This question is part C of another question:
(a) Using induction on $n$, prove that $T$ has at least $\Delta(T)$ leaves.
(b) Prove that $B'(T) \geq \Delta (T)$.
(c) Let $M$ be a matching of $T$, prove that $M \leq N(T) - \Delta (T)$.
Where $\Delta(T)$ = Max degree in $T$ and
$B'(T)$ = Size of a minimum edge cover
N(T)= number of vertices in T
Attempt
I have already proved parts a and b, and just need a bit of improvement on part c. Since $T$ is an acyclic graph, then it is bipartite. Also, since $ B'(T) + \alpha '(T) = N(T)$, where $\alpha'(T) $ = size of a maximum matching in T, from b we can say that $\alpha'(T) \leq N(T) - \Delta (T)$.

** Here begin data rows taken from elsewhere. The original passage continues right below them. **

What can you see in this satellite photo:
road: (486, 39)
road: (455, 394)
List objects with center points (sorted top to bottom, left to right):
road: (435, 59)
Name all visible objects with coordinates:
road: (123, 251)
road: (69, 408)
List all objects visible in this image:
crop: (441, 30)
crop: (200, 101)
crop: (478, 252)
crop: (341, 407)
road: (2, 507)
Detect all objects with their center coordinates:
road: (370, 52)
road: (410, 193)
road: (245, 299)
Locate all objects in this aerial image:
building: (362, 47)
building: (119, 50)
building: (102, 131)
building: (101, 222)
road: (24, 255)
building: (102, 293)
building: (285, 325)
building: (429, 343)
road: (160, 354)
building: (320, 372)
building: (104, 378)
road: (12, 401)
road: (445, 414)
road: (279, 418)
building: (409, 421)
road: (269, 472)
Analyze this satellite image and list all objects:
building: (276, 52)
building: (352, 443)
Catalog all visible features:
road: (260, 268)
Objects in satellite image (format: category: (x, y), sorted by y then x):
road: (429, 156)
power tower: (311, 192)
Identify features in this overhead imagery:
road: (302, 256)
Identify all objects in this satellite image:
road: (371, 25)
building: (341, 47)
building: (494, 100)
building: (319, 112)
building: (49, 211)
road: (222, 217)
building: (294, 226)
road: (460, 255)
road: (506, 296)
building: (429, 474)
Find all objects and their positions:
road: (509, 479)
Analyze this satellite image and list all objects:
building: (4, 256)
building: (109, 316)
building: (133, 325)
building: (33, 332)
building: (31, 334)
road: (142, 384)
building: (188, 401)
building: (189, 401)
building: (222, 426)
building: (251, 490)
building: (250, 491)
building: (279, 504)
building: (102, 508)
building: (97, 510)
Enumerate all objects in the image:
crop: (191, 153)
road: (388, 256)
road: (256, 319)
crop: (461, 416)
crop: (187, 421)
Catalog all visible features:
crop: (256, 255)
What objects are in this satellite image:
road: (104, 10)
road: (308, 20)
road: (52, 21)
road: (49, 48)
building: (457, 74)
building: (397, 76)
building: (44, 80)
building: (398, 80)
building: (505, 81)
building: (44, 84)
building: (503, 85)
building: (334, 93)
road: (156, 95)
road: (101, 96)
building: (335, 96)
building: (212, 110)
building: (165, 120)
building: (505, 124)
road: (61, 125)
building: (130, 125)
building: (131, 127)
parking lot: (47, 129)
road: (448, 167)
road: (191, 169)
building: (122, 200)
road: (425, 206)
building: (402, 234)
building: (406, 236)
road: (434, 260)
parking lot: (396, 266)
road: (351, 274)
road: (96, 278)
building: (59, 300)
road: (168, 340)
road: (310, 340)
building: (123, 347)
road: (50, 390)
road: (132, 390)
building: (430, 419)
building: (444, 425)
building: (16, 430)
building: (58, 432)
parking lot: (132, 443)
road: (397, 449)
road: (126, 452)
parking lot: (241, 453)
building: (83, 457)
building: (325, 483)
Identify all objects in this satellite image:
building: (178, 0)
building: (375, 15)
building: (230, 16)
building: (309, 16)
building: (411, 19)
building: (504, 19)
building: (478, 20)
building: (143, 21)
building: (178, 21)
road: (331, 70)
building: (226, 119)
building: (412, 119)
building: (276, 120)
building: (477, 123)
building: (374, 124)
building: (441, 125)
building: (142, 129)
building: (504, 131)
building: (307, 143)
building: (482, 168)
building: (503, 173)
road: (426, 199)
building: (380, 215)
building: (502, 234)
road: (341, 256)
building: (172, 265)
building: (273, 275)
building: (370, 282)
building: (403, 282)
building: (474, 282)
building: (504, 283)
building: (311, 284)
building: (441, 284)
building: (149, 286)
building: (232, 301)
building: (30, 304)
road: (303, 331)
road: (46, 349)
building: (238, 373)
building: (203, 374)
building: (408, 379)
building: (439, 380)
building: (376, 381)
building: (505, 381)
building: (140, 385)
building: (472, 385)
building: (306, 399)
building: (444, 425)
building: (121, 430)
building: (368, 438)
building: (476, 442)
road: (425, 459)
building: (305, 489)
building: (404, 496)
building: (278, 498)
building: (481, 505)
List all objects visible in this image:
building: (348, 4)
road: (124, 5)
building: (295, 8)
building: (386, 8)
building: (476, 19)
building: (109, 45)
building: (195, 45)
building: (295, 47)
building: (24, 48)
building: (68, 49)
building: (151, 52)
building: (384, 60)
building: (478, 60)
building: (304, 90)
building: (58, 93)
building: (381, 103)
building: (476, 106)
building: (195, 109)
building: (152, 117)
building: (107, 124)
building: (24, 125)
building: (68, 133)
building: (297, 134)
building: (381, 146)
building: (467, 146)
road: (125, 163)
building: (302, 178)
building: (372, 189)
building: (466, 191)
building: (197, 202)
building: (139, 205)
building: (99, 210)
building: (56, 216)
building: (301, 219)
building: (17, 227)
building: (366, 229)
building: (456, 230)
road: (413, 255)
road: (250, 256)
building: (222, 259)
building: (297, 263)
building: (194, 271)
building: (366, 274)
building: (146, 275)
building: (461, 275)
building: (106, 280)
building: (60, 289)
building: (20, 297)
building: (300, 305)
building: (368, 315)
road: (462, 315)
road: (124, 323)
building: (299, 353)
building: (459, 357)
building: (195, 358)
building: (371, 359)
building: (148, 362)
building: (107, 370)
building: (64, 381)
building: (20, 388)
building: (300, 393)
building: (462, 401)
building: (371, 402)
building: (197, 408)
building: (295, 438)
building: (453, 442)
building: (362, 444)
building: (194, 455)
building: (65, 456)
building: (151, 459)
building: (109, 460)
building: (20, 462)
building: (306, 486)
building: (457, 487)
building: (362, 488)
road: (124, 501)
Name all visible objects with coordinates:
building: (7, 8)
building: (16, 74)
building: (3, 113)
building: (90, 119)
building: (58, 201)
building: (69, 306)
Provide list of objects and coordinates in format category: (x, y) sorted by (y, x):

The problem is I am not sure if the question is talking about maximum matching or any matching in $T$. How can I improve my proof to accommodate any matching in $T$?
Your proof seems to be missing the justification for $B'(T) + \alpha'(T) = N(T)$. If you have already shown this separately, then this proof would work for an arbitrary matching $M$, since for any such matching, $|M| \leq \alpha'(T)$.